Three distinct numbers are selected randomly from the set $$\{1, 2, 3, \ldots, 40\}$$. If the probability, that the selected numbers are in an increasing G.P. is $$\frac{m}{n}$$, $$\gcd(m, n) = 1$$, then $$m + n$$ is equal to _____.

We are selecting 3 distinct numbers randomly from the set $$ \{1, 2, 3, \ldots, 40\} $$.

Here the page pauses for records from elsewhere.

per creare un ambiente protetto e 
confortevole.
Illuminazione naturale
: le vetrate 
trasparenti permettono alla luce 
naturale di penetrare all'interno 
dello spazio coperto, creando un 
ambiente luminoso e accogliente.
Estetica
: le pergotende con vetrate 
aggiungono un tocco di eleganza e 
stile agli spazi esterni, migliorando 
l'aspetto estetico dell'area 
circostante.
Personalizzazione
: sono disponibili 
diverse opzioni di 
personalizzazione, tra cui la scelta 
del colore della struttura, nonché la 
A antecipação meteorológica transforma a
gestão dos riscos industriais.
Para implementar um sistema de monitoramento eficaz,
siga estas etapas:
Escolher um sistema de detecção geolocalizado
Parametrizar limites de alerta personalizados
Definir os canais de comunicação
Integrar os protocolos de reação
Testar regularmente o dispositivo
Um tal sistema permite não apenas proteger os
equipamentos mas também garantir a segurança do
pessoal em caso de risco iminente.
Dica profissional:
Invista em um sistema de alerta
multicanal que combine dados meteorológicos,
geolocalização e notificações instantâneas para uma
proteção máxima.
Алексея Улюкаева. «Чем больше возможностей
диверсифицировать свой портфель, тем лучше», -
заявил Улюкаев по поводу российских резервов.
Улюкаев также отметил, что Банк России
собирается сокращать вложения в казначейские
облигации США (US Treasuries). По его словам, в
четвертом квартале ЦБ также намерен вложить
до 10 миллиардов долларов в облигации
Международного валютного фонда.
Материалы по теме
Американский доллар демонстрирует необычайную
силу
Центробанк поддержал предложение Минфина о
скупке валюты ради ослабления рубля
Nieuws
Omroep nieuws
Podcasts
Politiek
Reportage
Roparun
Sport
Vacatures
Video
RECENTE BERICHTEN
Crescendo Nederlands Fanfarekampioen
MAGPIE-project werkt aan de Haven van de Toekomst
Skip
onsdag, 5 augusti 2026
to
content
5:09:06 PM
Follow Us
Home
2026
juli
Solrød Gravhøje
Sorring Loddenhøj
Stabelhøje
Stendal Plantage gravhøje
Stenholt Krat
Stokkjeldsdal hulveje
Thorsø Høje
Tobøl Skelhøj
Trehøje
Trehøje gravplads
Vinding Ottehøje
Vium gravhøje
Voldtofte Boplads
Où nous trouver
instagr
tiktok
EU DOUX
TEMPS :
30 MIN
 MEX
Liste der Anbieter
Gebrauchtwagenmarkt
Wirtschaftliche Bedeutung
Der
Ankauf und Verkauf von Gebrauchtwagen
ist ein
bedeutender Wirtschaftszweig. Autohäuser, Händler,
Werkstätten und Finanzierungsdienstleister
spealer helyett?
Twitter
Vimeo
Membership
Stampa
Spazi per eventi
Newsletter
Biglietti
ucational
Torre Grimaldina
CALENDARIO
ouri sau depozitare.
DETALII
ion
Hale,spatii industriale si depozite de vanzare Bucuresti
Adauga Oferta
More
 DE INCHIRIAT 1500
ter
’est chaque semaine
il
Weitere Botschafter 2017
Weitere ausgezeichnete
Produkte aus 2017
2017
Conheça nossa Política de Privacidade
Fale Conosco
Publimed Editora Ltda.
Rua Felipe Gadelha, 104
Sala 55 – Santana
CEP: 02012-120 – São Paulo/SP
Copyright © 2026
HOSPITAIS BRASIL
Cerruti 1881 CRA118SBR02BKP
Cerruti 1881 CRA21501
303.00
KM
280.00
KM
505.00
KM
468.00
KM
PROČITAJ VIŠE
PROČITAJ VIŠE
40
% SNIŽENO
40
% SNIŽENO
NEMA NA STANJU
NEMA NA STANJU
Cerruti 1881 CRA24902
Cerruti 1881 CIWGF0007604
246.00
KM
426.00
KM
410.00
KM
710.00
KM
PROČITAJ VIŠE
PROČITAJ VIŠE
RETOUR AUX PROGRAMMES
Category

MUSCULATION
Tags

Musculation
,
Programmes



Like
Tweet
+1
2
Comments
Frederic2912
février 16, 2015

Step 1: Calculate the Total Number of Outcomes

The total number of ways to select 3 distinct numbers from a set of 40 numbers is given by the combination formula:

$$ \text{Total Ways} = \binom{40}{3} = \frac{40 \times 39 \times 38}{3 \times 2 \times 1} = 9880 $$

Step 2: Find the Favorable Outcomes (Increasing G.P.)

Let the three selected numbers be $$ a, b, c $$ such that they form an increasing geometric progression ($$ a < b < c $$).

Any three integers forming a geometric progression can be written in the form:

$$ a = x \cdot p^2 $$

$$ b = x \cdot p \cdot q $$

$$ c = x \cdot q^2 $$

where $$ x, p, q $$ are positive integers such that $$ \gcd(p, q) = 1 $$ and $$ q > p \ge 1 $$.

Since the numbers belong to the set, the maximum number $$ c $$ must satisfy:

$$ c = x \cdot q^2 \le 40 $$

We can find the number of valid combinations by iterating through the possible values of $$ q $$ (where $$ q^2 \le 40 $$):

1. For $$ q = 2 $$:

The only coprime value for $$ p $$ is 1.

$$ x \cdot 2^2 \le 40 \implies 4x \le 40 \implies x \in \{1, 2, \ldots, 10\} $$ (10 ways)

2. For $$ q = 3 $$:

The coprime values for $$ p $$ are 1 and 2.

$$ x \cdot 3^2 \le 40 \implies 9x \le 40 \implies x \in \{1, 2, 3, 4\} $$ (4 ways per $$ p $$, so $$ 2 \times 4 = 8 $$ ways)

3. For $$ q = 4 $$:

The coprime values for $$ p $$ are 1 and 3 (since $$ \gcd(2,4) \neq 1 $$).

$$ x \cdot 4^2 \le 40 \implies 16x \le 40 \implies x \in \{1, 2\} $$ (2 ways per $$ p $$, so $$ 2 \times 2 = 4 $$ ways)

4. For $$ q = 5 $$:

The coprime values for $$ p $$ are 1, 2, 3, and 4.

$$ x \cdot 5^2 \le 40 \implies 25x \le 40 \implies x \in \{1\} $$ (1 way per $$ p $$, so $$ 4 \times 1 = 4 $$ ways)

5. For $$ q = 6 $$:

The coprime values for $$ p $$ are 1 and 5.

$$ x \cdot 6^2 \le 40 \implies 36x \le 40 \implies x \in \{1\} $$ (1 way per $$ p $$, so $$ 2 \times 1 = 2 $$ ways)

Summing all the favorable ways together:

$$ \text{Favorable Ways} = 10 + 8 + 4 + 4 + 2 = 28 $$

Step 3: Compute the Probability $$ \frac{m}{n} $$

The probability of selecting numbers that form an increasing G.P. is:

$$ \text{Probability} = \frac{\text{Favorable Ways}}{\text{Total Ways}} = \frac{28}{9880} $$

Simplifying this fraction by dividing the numerator and denominator by their greatest common divisor, which is 4:

$$ \frac{m}{n} = \frac{7}{2470} $$

Since 7 is a prime number and does not divide 2470, the fraction is in its lowest terms ($$ \gcd(m, n) = 1 $$).

Thus, we have:

$$ m = 7 $$

$$ n = 2470 $$

Step 4: Calculate $$ m + n $$

$$ m + n = 7 + 2470 = 2477 $$

Therefore, the final value of $$ m + n $$ is 2477.